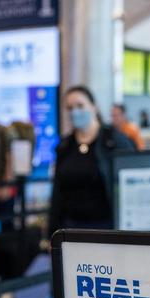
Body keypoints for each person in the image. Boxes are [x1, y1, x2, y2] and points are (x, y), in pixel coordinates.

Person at [48, 86, 133, 232]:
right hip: (70, 228)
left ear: (94, 107)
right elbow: (57, 192)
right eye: (69, 108)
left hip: (106, 228)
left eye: (80, 105)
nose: (75, 112)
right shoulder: (65, 145)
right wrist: (52, 231)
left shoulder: (115, 141)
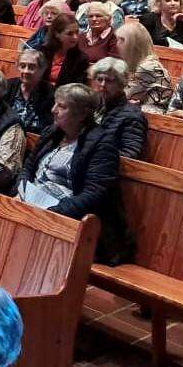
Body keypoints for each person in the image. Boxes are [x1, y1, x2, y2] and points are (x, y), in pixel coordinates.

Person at [17, 83, 130, 264]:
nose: (53, 110)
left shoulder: (102, 144)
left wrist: (55, 212)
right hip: (32, 205)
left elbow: (94, 193)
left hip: (68, 218)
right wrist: (22, 191)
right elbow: (28, 167)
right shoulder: (52, 132)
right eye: (55, 104)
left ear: (82, 114)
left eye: (62, 106)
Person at [88, 57, 147, 158]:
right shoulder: (88, 105)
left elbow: (130, 154)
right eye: (99, 79)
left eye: (109, 81)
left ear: (122, 83)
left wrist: (92, 156)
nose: (103, 84)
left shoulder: (132, 116)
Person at [115, 21, 173, 108]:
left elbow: (122, 96)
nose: (117, 44)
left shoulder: (147, 67)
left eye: (122, 40)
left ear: (134, 45)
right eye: (117, 39)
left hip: (152, 115)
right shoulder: (135, 63)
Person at [3, 48, 54, 133]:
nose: (26, 71)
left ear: (42, 70)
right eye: (22, 66)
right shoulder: (7, 86)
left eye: (31, 67)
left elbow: (49, 125)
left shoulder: (50, 93)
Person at [42, 12, 90, 87]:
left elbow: (77, 87)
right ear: (57, 34)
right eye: (69, 34)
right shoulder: (43, 52)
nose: (75, 37)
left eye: (77, 32)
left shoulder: (81, 59)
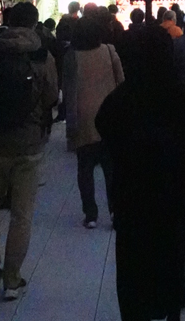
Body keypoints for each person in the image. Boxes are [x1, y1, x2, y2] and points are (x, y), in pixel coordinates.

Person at [96, 25, 185, 321]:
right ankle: (171, 308)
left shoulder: (122, 99)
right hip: (172, 194)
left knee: (133, 265)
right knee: (171, 256)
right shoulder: (181, 96)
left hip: (132, 195)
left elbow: (104, 126)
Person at [0, 0, 58, 302]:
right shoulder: (41, 55)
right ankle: (12, 280)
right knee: (21, 214)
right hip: (29, 143)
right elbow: (51, 96)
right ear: (35, 23)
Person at [63, 15, 124, 227]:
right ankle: (115, 211)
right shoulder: (109, 51)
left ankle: (90, 214)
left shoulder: (72, 56)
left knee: (85, 168)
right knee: (112, 169)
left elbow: (69, 92)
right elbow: (121, 81)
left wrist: (70, 125)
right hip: (110, 116)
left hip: (84, 117)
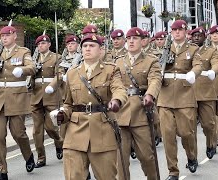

________________

**WHAT THE EXERCISE ASKS**
Scan the records above for the string "knee", then select every line that holds it.

**ANSWER BELOW**
left knee: (133, 265)
right knee: (171, 256)
right knee: (21, 214)
left knee: (85, 168)
right knee: (112, 169)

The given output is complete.